You may be witnessing the production of a new high-tech industry feud between your competitors. Figma confirmed to TechCrunch that he sent a halt and assumed letter to the unpopular no-code AI startup Lovable.
The letter tells Lovable that new product features will stop using the term “development mode.” With a feature called Dev Mode, Figma successfully registered the term last year, according to the US Patent and Trademark Office.
What’s wild is that “DEV mode” is a common term used in many products that cater to software programmers. It’s like editing mode. Software products from giant companies such as Apple’s iOS, Google’s Chrome, and Microsoft’s Xbox have a feature called “Developer Mode” that is called “Developer Mode” in reference materials.
The “development mode” itself is also commonly used. For example, Atlassian used Figma’s copyright on a product that was significantly dated several years ago. And that is the general feature name for countless open source software projects.
Figma tells TechCrunch that its trademark refers only to the shortcut “development mode” rather than the full term “development mode.” Still, it’s a bit like a trademark that calls the term “bug” “debug.”
Figma wants to own this term, so there are few options other than sending out the characters that are meant to be stopped and assumed. (As many of X pointed out, this letter was also very polite.) If Figma doesn’t defend the term, it will be absorbed as a general term and the trademark will not be enforced.
Some people on the internet have argued that the term is already common and should not be allowed to be registered as a trademark, and that love should not be fought.
Lovable co-founder and CEO Anton Osika told TechCrunch that for now his company respects Figma’s demands and does not intend to rename the feature.
Check if Figma escalates. There may also be other things in your mind. On Tuesday, Figma announced that it had submitted confidential documents to the IPO. However, if Figma pursues legal action, taking on the international legal battle could be expensive for Lovable, an early-stage Swedish startup that raised a $15 million seed round in February.

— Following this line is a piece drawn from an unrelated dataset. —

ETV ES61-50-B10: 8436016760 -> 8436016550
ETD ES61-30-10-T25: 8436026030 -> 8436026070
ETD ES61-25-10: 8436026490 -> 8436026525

What’s even more interesting is that Lovable is one of the rising stars of so-called “vibe coding.” There, the user will explain what they need at a text prompt and the product can complete the code. That “development mode” feature was launched a few weeks ago to allow users to edit that code.
Lovable promotes itself as a competitor for Figma, declaring on its homepage that designers can use the lovable “without boring prototyping work with tools like Figma.” And many newly launched startups do just that.
Therefore, this is not just a trademark dispute. They’re also a bigger competitor who breaks knuckles at troubling startups. Figma was valued at $12.5 billion about a year ago.
A spokesman for Figma has largely admitted. The person told TechCrunch that Figma, like Microsoft, had not sent out suspended and assumed letters to other tech companies over the semester.
And Lovable’s Osika is ready to punch a few times on TechCrunch, who he believes “Figma needs to focus on making his product great.” He also tells TechCrunch that Lovable is gaining customers from Figma and other such design tools created before LLMS.
Regarding the overall threat to Vibe Coding products, in a conversation with Y Combinator Garry Tan last month, Figma co-founder CEO Dylan Field naturally poohed the idea.
Despite the fact that the field likes the atmosphere that people code that speed, “You also want to give people a way to get to the finish line as well as quickly as possible. It’s not just for design, but also for code, but also for cutting.”
Still, Osica looks ready to compete. He grinned and used emojis when he shared a copy of Figma’s letter about X.
Note: This story has been updated with comments from Lovable.